Thursday, November 26, 2009

The Manhattan Declaration and Its Fundamentalist Parallels

Dave Doran argues persuasively and, I believe, quite correctly that Al Mohler and other signatories of the Manhattan Declaration create "confusion about the real meaning of Christian." I believe they've imprudently dodged foundational theological differences in an attempt to speak prophetically with a united voice to the culture. They're concerned about serious moral issues, but they err in elevating those moral issues at the expense of gospel clarity.

Ironically, I'd be more comfortable if they'd expanded their reach to include Muslims, Mormons, Jehovah's Witnesses, and any other willing group. They could have skirted the problematic mutual affirmation of Christian status and simply called themselves "people of faith." But I'd be most comfortable if they adopted John MacArthur's conviction that "the document falls far short of identifying the one true and ultimate remedy for all of humanity’s moral ills: the gospel." I've written more times than I can remember about evangelicalism's obsession with cultural transformation at the expense of the centrality of the gospel (and this certainly applies to many fundamentalists as well).

But I really want to make another point. In his earlier post, Doran said about the declaration:
At the least, it substitutes a sociological-historical definition of Christian in the place of a biblical-theological one. At the worst, it runs the risk of minimizing the biblical message of grace alone through faith alone in Christ alone.
As I read that comment, it occurred to me that much of fundamentalism has done essentially the same thing. I'm preparing to argue that fundamentalism has displaced and marginalized the gospel. This has happened by disconnecting the transformational power of the gospel in progressive sanctification, and by replacing the gospel with moralistic do-it-yourself reform and uniform standards of behavior and association.

In other words, fundamentalism, by and large, has prioritized a culture—a narrow set of parameters for the practice of personal and ecclesiastical separation—over the gospel. And in so doing it has redefined what it means to be a fundamentalist, every bit as much as the Manhattan Declaration has redefined what it means to be a Christian. Both errors have theological roots. And both errors strike at the gospel.

10 comments:

Lou Martuneac said...
This comment has been removed by a blog administrator.
Ben said...

Lou,

Nothing you wrote is remotely germane to the point of my post. You have a blog. Please say all you want to say there. I won't bother you there; of that you can be sure.

Lou Martuneac said...
This comment has been removed by the author.
Lou Martuneac said...

No Ben, it was spot on in its Scriptural application to what is going on with Mohler.

Run interference for the "conservative" evangelicals if you want. The Scriptures, however, play no favorites as you clearly do.

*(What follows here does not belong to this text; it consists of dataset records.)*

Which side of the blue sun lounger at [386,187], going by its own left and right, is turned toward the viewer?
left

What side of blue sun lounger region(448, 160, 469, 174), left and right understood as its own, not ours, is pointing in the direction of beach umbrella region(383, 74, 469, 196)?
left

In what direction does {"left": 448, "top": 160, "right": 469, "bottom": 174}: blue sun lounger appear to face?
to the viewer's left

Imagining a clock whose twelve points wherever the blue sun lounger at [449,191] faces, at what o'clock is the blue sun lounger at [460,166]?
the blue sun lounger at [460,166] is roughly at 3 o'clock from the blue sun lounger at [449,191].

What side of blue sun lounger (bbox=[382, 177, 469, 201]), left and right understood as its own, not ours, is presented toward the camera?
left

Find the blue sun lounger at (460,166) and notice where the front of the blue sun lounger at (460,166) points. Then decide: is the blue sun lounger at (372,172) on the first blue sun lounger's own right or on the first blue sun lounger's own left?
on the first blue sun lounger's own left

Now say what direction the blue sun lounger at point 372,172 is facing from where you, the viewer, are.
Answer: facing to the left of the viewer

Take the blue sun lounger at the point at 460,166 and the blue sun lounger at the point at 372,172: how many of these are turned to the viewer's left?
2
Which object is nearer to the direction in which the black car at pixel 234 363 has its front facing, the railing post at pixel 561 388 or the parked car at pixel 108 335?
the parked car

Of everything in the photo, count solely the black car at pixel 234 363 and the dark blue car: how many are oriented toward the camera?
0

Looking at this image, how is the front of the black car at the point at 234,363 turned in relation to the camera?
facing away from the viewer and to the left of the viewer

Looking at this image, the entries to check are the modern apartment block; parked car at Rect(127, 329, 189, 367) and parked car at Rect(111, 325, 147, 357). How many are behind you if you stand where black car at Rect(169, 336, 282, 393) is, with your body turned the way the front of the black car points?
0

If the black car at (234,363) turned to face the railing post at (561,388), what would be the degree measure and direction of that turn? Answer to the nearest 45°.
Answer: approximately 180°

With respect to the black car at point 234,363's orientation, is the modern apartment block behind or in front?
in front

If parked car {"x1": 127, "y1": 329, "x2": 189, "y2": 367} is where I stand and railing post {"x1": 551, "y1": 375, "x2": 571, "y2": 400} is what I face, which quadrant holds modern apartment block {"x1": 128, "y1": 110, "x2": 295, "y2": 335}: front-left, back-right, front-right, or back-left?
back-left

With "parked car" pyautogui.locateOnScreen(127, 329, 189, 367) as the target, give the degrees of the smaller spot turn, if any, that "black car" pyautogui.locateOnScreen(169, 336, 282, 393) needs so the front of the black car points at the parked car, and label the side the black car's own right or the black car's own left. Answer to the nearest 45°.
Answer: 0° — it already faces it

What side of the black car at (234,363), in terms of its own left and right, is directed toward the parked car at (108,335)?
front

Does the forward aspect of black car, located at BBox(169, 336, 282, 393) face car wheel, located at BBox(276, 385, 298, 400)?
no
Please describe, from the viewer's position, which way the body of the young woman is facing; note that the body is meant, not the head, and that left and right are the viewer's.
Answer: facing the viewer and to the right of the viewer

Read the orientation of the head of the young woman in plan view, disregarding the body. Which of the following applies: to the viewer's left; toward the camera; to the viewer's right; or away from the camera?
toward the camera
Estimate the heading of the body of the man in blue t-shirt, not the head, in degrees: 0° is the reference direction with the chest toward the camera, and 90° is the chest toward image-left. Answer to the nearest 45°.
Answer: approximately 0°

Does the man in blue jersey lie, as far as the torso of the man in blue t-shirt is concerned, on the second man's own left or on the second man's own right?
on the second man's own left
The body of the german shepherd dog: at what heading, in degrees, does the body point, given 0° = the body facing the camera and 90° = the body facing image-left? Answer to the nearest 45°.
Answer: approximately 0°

I won't be back to waste any more of the Lord's time or mine here.


LM

Ben said...

Lou,

That's asinine. Read my first sentence and explain how I'm running interference. My point isn't that Mohler's right. (That's why I said the exact opposite. My point is that many, likely most folks in your camp do the same thing. Distort my point or post off-topic again and you're done here.

Lou Martuneac said...

ben:

Did you read my previous comment? In the common language it means, "You can't fire me; I (already) quit!

Done.


LM

Ben said...

Folks, I'd delete that off-topic comment as I promised, but I just love irony too much.

James Kime said...

Ben, I would like to thank you for rescuing your original post from Lou. Many bloggers have failed in the past at that. You are an example to many.

Chris said...

It's like an bug-bite that itches sooooo badly! You know you shouldn't, but you've got to! Lou just had to come on and comment again! No surprise there. :) Very ironic, indeed.

Kent Brandenburg said...

Ben,

I believe, more than anything, fundamentalism and evangelicalism practice classic Pharisaism by minimizing God's commands to the point where they can keep what He said on their own. They reduce the commands to the "greatest" to keep them in their own strength. It is a pernicious left wing kind of legalism that is proud of a kind of cheap grace, turning the grace of God into a garbage can for their disobedience.

This is also at the root, I believe, of certain post modern interpretation and behavior. If you can't keep it, then that must not be what it means, so we can't be sure what it means. They dumb down affection to sentimentality and love to toleration. They don't rejoice in Christ Jesus, worship in the spirit, or place no confidence in the flesh. They still have some serious interest in dung.